■ **Consigne 1**:
Reprenez le passage du texte sur la présidence de Joseph Aoun allant de « À l’époque, toutes » jusqu'à « désarmer ses milices. » inclus, en renommant « Hezbollah » en « Hizbullah ».
■ **Consigne 2**:
Rédigez la suite du texte sur la présidence de Joseph Aoun à partir de sa dernière phrase.

Le 9 janvier 2025, le nouveau président élu, Joseph Aoun, a tracé une feuille de route claire pour son mandat. Dans son discours d’investiture, il a brandi le principe du droit exclusif et constitutionnel de l’État à porter les armes et à exercer sa souveraineté sur l’ensemble du territoire libanais. En tant que commandant en chef des forces armées et président du Conseil supérieur de la défense, il a appelé à « une politique de défense globale intégrée à une stratégie nationale de sécurité — diplomatique, économique et militaire — qui permette à l’État libanais, oui à l’État libanais, de mettre fin à l’occupation israélienne et de repousser ses agressions sur toutes les terres libanaises. »
À l’époque, toutes les parties, y compris le Hezbollah, avaient salué ce discours avec enthousiasme. Mais alors que la présidence approche des cent premiers jours, le ton a changé. Ce qui fut autrefois acclamé par des « Hosanna » risque désormais de se transformer en appels à la « crucifixion », surtout avec l’escalade du Hezbollah et ses menaces de « trancher la main » de qui tenterait de désarmer ses milices.

■ **Enregistrements contenus dans un jeu de données**:

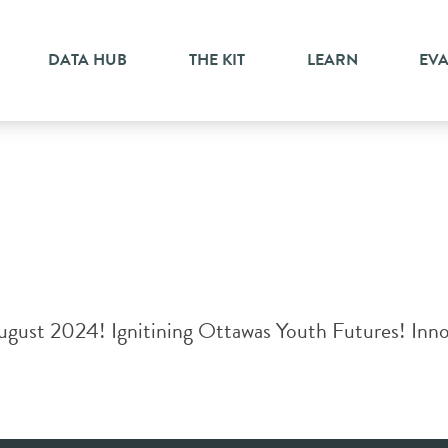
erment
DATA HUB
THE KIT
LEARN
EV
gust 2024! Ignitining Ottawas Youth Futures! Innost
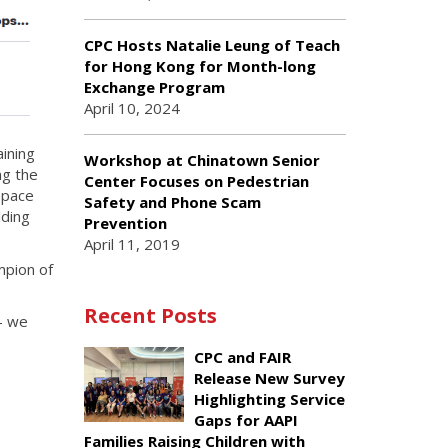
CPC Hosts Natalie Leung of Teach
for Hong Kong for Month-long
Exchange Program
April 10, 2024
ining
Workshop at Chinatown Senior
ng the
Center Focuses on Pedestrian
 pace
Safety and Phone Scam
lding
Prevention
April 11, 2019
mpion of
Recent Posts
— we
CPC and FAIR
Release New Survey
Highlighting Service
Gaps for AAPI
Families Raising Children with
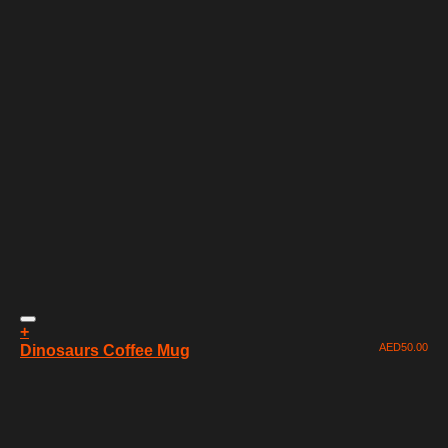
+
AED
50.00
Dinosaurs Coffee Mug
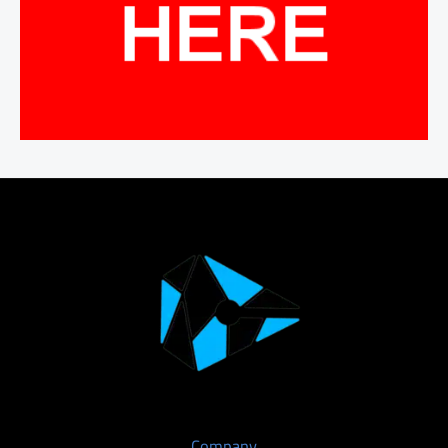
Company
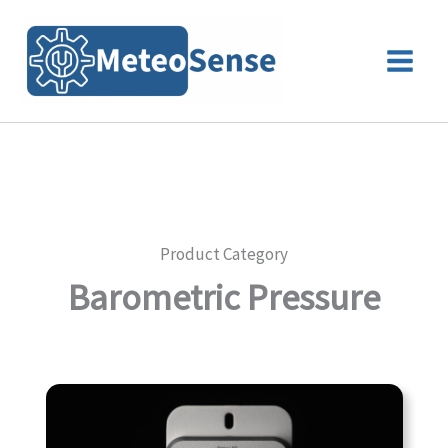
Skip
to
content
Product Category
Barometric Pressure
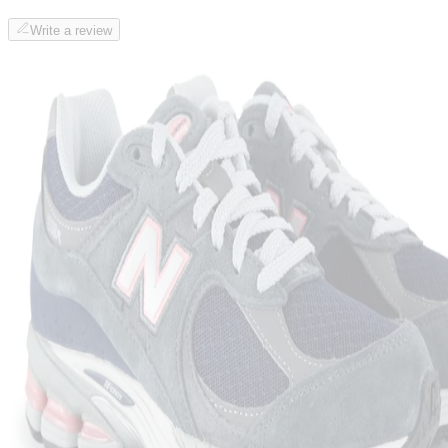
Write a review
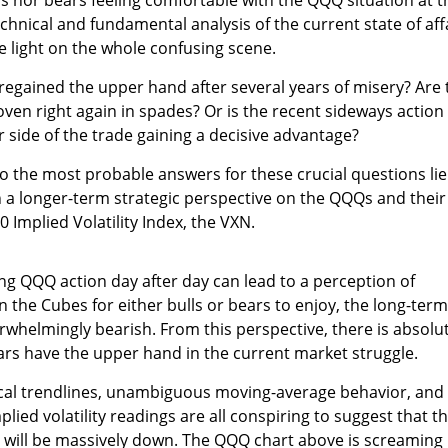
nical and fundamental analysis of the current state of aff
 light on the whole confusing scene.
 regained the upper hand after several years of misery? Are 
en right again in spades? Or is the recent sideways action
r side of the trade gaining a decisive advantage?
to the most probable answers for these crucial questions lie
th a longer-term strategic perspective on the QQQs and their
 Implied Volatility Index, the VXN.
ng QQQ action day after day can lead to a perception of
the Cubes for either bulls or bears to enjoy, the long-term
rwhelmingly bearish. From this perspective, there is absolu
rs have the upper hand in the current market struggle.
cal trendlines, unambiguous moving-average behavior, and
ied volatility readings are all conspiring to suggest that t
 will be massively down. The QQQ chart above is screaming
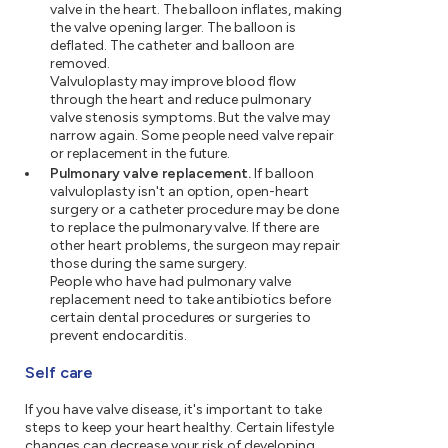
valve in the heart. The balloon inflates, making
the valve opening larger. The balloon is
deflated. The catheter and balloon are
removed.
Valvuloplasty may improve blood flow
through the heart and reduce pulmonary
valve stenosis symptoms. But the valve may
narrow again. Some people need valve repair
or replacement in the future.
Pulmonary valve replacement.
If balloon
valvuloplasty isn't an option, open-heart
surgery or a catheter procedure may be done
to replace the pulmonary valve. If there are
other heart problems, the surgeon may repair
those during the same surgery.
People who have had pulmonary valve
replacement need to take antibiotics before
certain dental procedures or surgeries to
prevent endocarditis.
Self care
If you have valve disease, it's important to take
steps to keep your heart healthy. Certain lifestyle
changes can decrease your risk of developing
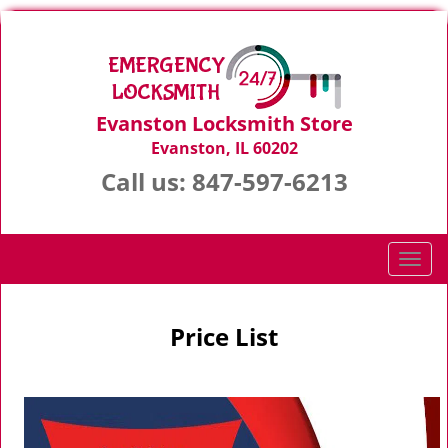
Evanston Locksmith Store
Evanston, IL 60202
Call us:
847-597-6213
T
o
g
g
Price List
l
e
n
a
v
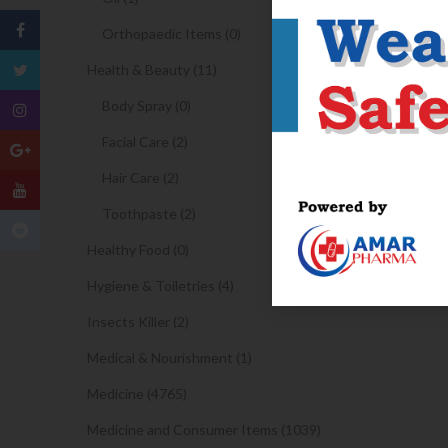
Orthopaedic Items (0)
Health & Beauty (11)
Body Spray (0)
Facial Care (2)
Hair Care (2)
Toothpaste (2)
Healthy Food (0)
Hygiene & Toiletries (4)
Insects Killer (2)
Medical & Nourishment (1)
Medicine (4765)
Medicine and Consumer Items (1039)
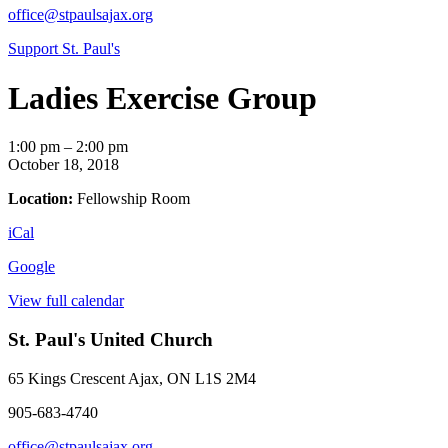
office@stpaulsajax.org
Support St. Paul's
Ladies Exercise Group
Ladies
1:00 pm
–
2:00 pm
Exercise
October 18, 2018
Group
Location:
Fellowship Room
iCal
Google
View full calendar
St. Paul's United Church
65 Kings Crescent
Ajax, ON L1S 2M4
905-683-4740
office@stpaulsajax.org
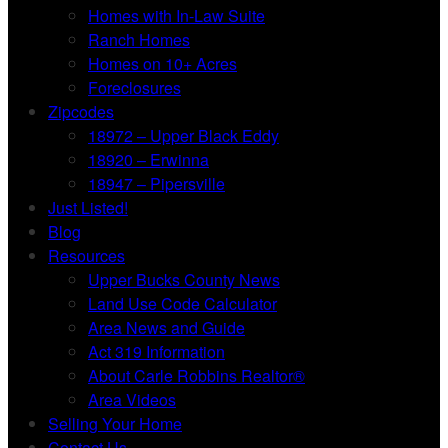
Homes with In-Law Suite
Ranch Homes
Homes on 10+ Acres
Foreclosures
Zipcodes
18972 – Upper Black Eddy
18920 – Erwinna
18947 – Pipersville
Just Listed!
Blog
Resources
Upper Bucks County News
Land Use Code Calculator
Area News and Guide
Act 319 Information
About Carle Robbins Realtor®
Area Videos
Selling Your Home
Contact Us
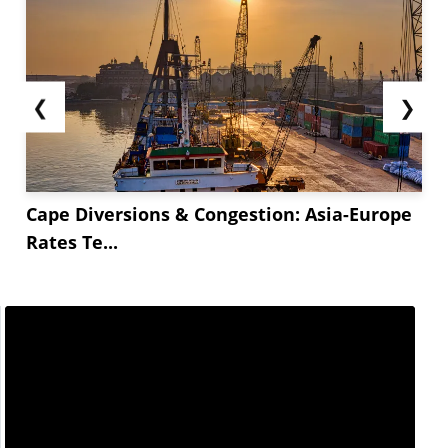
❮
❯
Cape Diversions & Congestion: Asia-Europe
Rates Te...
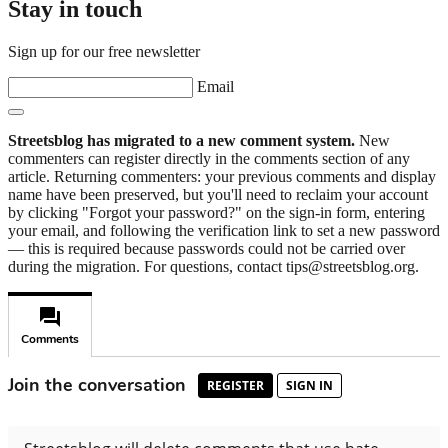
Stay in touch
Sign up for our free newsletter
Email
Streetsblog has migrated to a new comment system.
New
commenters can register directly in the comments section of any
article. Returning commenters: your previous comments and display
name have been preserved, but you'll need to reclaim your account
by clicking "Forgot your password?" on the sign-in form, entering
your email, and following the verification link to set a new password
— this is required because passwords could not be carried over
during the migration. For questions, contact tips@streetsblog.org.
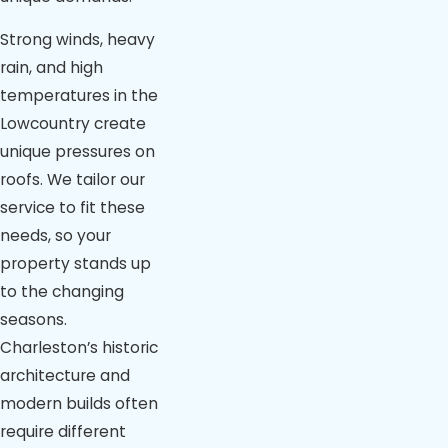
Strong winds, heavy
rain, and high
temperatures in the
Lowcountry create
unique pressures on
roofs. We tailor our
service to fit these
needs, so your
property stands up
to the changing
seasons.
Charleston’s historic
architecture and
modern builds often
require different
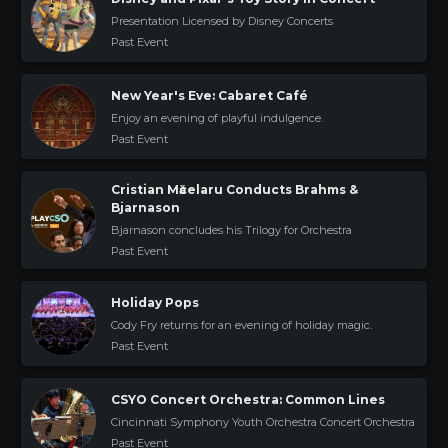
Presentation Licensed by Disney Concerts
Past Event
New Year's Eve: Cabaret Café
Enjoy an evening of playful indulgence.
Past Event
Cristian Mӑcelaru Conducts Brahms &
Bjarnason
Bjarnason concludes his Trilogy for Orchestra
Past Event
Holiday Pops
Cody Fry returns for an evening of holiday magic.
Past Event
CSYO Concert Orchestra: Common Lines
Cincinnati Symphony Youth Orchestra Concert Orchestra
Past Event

■ **Résultat obtenu 1**:
À l’époque, toutes les parties, y compris le Hizbullah, avaient salué ce discours avec enthousiasme. Mais alors que la présidence approche des cent premiers jours, le ton a changé. Ce qui fut autrefois acclamé par des « Hosanna » risque désormais de se transformer en appels à la « crucifixion », surtout avec l’escalade du Hizbullah et ses menaces de « trancher la main » de qui tenterait de désarmer ses milices.

■ **Résultat obtenu 2**:
Le 18 avril 2025, le secrétaire général adjoint du Hezbollah, le cheikh Naïm Qassem, a lancé un avertissement : la patience du mouvement à l’égard de la diplomatie a ses limites. « Nous n’avons peur de rien, » a-t-il déclaré. « Essayez, et vous verrez — au moment que nous choisirons. Personne ne sera autorisé à désarmer le Hezbollah ou la résistance. Cette idée doit être rayée de votre vocabulaire. » Et de conclure : « Nous conseillons à quiconque de ne pas jouer à ce jeu avec nous. »
Le Hezbollah est passé maître dans l’art de détourner les récits à son avantage, même au prix de contradictions. Dans ses dernières déclarations, Qassem a attribué aux combattants de première ligne du Hezbollah le mérite d’avoir stoppé l’avancée israélienne et contraint Tel-Aviv à négocier le 26 novembre 2024. Pourtant, lors des funérailles des hauts responsables du parti, les Sayyeds Nasrallah et Safieddine, le 23 février 2025, il avait expliqué le cessez-le-feu par l’absence d’issue militaire ou politique.
Puis est venu, le 20 avril 2025 à Aïtaroun, le discours du député Hassan Fadlallah, qui a esquissé ce qui semble être la propre feuille de route du Hezbollah vers une stratégie de défense. Mais elle est truffée de mines et de conditions. Il y a énoncé quatre priorités à traiter avant toute discussion :
- La fin des agressions israéliennes contre le Liban.
- Le retrait complet d’Israël de toutes les terres libanaises.
- La libération de tous les prisonniers.
- Le lancement d’un processus de reconstruction.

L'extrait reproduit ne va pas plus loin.